PROVIDED DATA.
· · · · ·
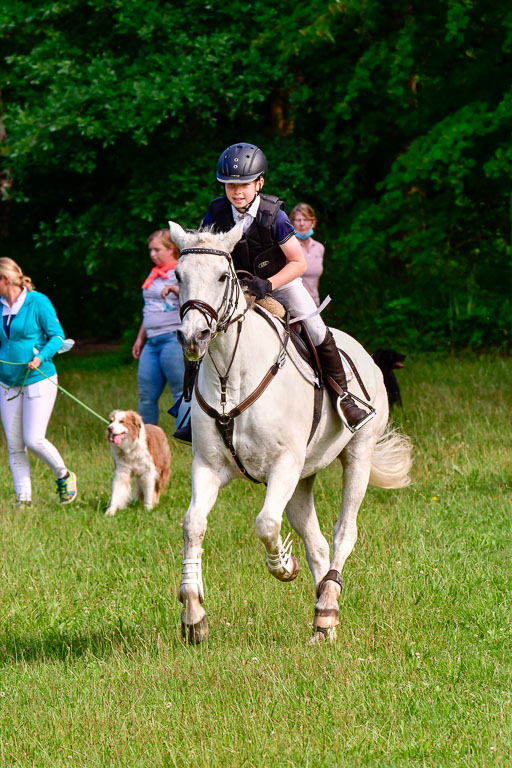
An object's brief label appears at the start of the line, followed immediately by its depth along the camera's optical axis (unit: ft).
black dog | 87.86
· · · · ·
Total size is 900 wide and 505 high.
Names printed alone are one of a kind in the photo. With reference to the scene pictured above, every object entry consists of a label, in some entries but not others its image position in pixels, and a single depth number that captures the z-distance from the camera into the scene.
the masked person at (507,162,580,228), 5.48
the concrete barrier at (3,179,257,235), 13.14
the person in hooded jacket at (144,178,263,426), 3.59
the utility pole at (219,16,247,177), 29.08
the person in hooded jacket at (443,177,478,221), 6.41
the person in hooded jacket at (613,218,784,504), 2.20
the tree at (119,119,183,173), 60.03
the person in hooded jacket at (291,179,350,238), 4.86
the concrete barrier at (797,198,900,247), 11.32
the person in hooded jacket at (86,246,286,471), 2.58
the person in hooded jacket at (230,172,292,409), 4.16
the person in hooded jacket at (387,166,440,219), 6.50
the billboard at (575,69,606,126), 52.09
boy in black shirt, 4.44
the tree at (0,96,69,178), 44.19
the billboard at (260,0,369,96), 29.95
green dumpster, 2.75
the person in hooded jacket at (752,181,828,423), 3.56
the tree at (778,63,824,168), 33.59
· · · · ·
WORK ORDER.
Each line of the entries above that contains "billboard" is to be copied.

RESULT OF THIS EXERCISE.
the billboard at (575,69,606,126), 52.09
the billboard at (260,0,369,96), 29.95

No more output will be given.